В дом Микеладзе Агатия попала совсем крошкой, еще при большой госпоже, бабушке Бабуцы. Замурзанную девчонку насильно вымыли и заставили впервые в жизни надеть трусы. «Чтоб я тебя без трусов больше не видела — иначе опозорю, при людях подол задеру!»— сказала ей большая госпожа. После этого Агатия привыкла к ношению трусов, а заодно и к семье Микелазде, которую она так полюбила, что, выгони они ее из дому, она тут же повесилась бы на воротах. Поэтому, вероятно, она и осталась в девицах — заботясь о других, она не заметила, как ее время прошло и никто о ней не вспомнил.
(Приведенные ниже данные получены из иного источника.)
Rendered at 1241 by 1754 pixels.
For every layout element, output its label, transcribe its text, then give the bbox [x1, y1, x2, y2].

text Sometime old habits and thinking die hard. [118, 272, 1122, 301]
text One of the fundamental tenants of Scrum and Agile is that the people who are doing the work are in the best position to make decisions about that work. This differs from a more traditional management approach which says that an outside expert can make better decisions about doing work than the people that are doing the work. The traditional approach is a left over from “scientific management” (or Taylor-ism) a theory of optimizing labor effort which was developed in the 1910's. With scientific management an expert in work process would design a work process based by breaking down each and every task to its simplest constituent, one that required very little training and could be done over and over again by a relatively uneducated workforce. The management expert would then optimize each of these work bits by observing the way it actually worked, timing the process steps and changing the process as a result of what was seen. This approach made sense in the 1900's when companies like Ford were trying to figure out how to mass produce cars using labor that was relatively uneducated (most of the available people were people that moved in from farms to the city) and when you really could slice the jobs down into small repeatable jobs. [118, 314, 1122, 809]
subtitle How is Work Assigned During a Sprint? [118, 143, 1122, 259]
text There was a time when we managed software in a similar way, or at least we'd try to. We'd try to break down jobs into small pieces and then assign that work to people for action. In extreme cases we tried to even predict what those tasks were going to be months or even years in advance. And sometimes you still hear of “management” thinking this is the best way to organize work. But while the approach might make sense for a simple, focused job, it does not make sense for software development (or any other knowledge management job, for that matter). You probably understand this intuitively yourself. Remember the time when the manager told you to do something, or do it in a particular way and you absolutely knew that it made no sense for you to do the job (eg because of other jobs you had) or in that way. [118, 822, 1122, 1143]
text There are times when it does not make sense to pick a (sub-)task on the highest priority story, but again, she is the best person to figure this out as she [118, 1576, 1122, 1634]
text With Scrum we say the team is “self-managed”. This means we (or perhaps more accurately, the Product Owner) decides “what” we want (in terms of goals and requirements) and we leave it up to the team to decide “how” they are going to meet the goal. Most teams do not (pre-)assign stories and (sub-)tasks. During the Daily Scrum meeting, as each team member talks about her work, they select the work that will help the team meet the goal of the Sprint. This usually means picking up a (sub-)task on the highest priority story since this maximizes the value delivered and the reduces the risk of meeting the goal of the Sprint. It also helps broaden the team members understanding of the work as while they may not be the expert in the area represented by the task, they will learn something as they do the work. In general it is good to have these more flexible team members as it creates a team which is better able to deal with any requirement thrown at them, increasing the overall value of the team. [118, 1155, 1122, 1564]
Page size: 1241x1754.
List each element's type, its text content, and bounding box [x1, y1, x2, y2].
Потом большая госпожа умерла, ее место заняла мать Бабуцы, а уход за маленькой Бабуцей поручили Агатии. Бабуцу она полюбила, как родную дочь, и этого ей было достаточно; ради Бабуцы она не задумываясь убила б человека, хотя при виде резаной курицы и падала в обморок. А после смерти родителей Бабуцы Агатия и вовсе посвятила себя сироте, у которой не было уже никого по-настоящему близкого кроме няни, возившейся с ней с самого рождения, бывшей свидетелем и ее первых зубов, и ее первых месячных, ставшей для нее и матерью, и отцом, и опорой, и надеждой! И это не только вдохновляло Агатию, но и было предметом ее гордости. А другие-то считали ее обыкновенной служанкой…

— Я же с тобой… — повторила она. — Саблю и крест давай повесим на стену, чтоб их все видели! Пусть никто не думает, что мы безродные какие-нибудь…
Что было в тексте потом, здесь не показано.